Auf den offiziellen Download-Servern von Microsoft wurde die Anwendung Microsoft Recommended Search Settings („Empfohlene Sucheinstellungen von Microsoft“) entdeckt. Ihre einzige praktische Funktion besteht darin, in den auf dem System verfügbaren Browsern Erweiterungen zu installieren, die Bing zur Standard-Suchmaschine machen und sie als Startseite festlegen. Nach Abschluss der Einrichtung öffnet das Dienstprogramm eine Seite mit einem „Belohnungs“-Angebot für den Wechsel der Suchmaschine. Damit setzt der Konzern sein aggressives Marketing der eigenen Suchdienstleistung innerhalb der Windows-Ökosystem fort.
Was ist das Dienstprogramm
Die Anwendung basiert auf einer WinUI-Shell mit einem WebView2-Komponente, und die Größe des Installationspakets beträgt 22,2 MByte. Die Benutzeroberfläche beschränkt sich auf die erste und einzige inhaltliche Seite, auf der dem Benutzer angeboten wird, Bing als Standard-Suchmaschine zu installieren; der entsprechende Schalter ist standardmäßig aktiviert. Gibt der Benutzer sein Einverständnis und ist die Einrichtung abgeschlossen, öffnet das Drücken der Schaltfläche „Fertigstellen“ (Finish) im Edge-Browser die Microsoft-Rewards-Seite. Tatsächlich arbeitet das Dienstprogramm wie ein automatisiertes Skript zur Synchronisierung der Sucheinstellungen, ohne dass die Browserkonfigurationen manuell geändert werden müssen.

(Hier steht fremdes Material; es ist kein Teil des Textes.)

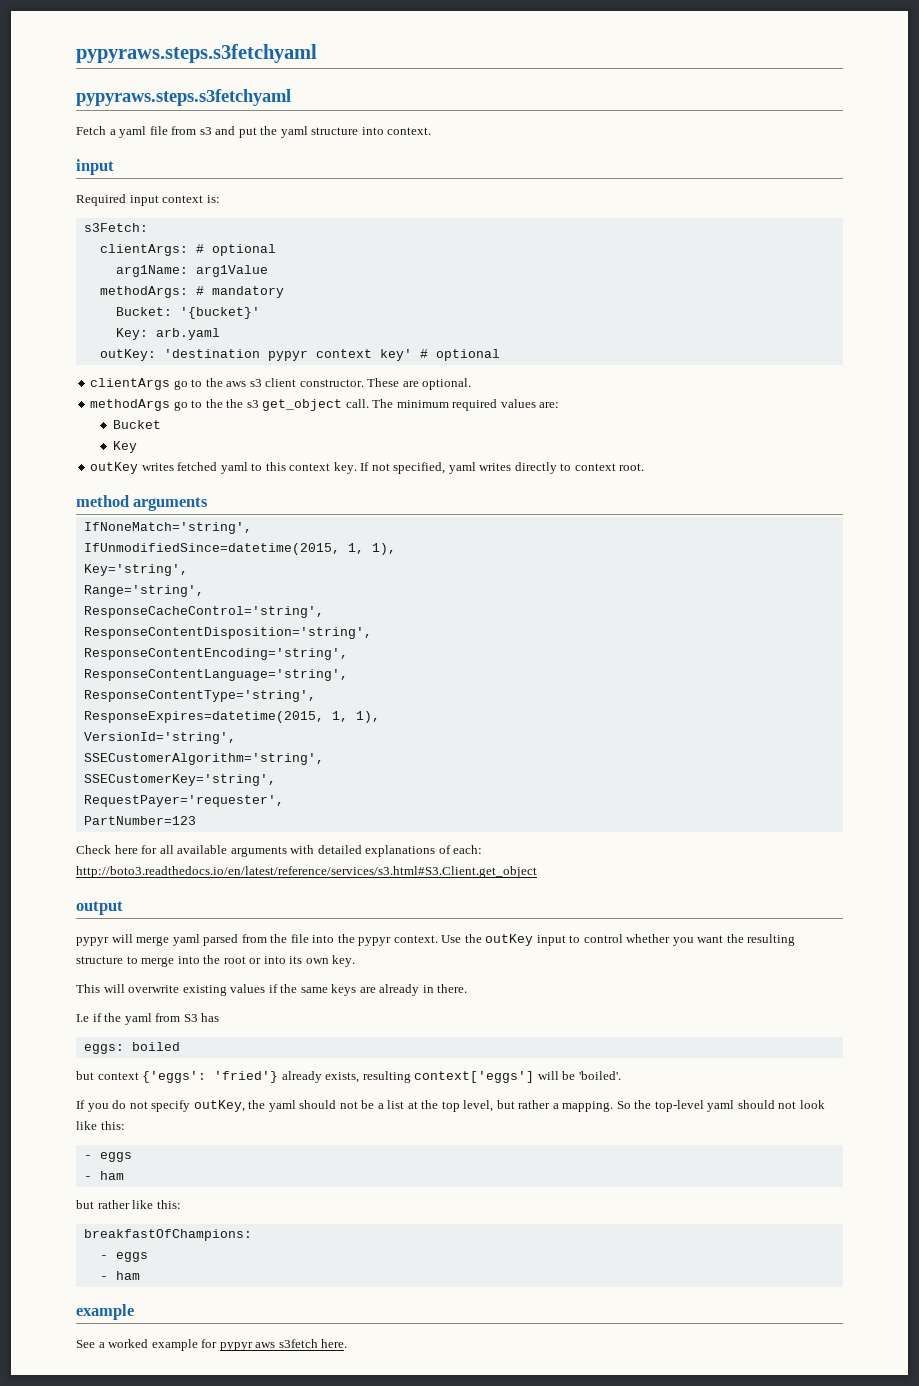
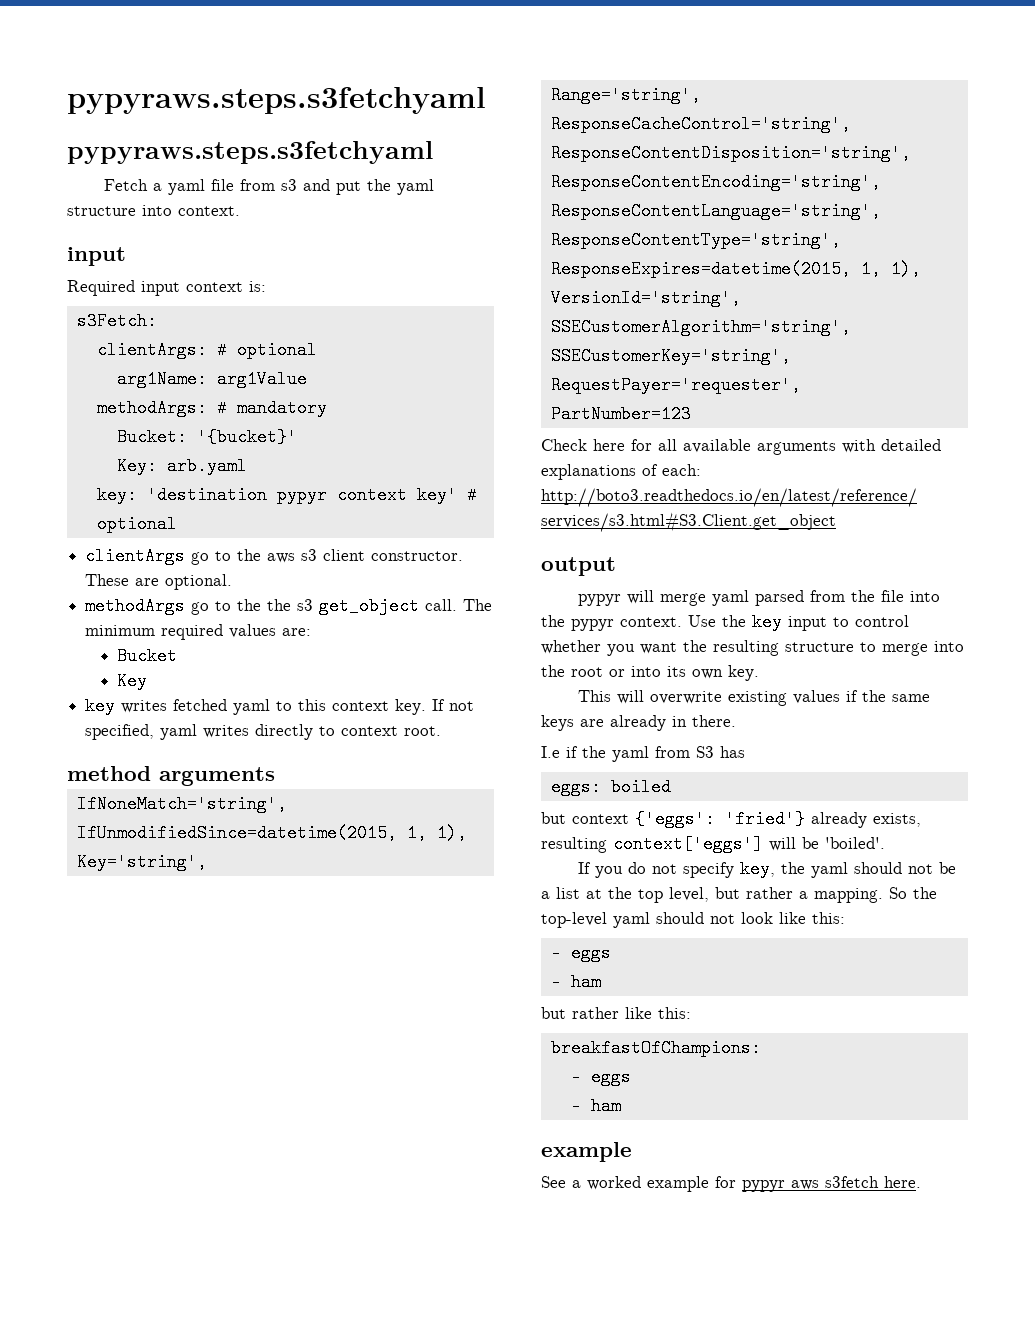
[99,349,156,361] outKey: -> [96,486,137,504] key:
[90,462,139,474] outKey -> [85,697,116,715] key
[485,934,534,946] outKey -> [752,613,782,631] key
[193,1100,245,1112] outKey, -> [739,860,775,878] key,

Wie der Mechanismus des Suchmaschinenwechsels funktioniert
Die Grundlage der Lösung bildet die Erweiterung Microsoft Bing Homepage & Search, die in Drittanbieter-Browser installiert wird und die Such- und Startseitenparameter auf bing.com ändert. In der Praxis markieren die Browser Chrome und Brave diese Erweiterung als verdächtig: Chrome warnt, dass sie Daten auf allen besuchten Websites lesen und ändern, Benachrichtigungen anzeigen sowie die Such- und Startseitenparameter ändern kann. Dabei hat die Erweiterung eine Bewertung von vier Sternen auf Basis von 110 Bewertungen, und die Zahl der Installationen hat bereits fünf Millionen Nutzer erreicht. Bemerkenswert ist, dass Chrome sofort vorschlägt, Google wieder zur Standard-Suchmaschine zu machen, während unterhalb dieses Fensters ein ähnliches Fenster von Microsoft mit der Aufforderung angezeigt wird, dies nicht zu tun.
Widersprüchliche Daten
Hier liegt ein Widerspruch in der Bewertung derselben Aktion vor. Aus Sicht von Microsoft ist das Dienstprogramm eine bequeme Möglichkeit, die Sucheinstellungen schnell zu synchronisieren und Punkte im Microsoft-Rewards-Treueprogramm zu erhalten; das Unternehmen verlost sogar unter den Bing-Nutzern einen Preispool in Höhe von 1 Mio. USD und betont damit den Wert des Wechsels zu seinem Dienst. Andererseits interpretieren Drittanbieter-Browser und Schutzmodule ein solches Eingreifen in die Systemkonfiguration als aufdringliches Verhalten (Kategorien PUP/PUA), da die Erweiterung weitreichende Rechte zum Lesen und Ändern von Daten auf allen Websites anfordert. Somit werden die „empfohlenen Einstellungen“ für den Microsoft-Entwickler zu einer „verdächtigen Erweiterung“ für den Browser, und beide Seiten interpretieren dieselben Aktionen grundlegend unterschiedlich.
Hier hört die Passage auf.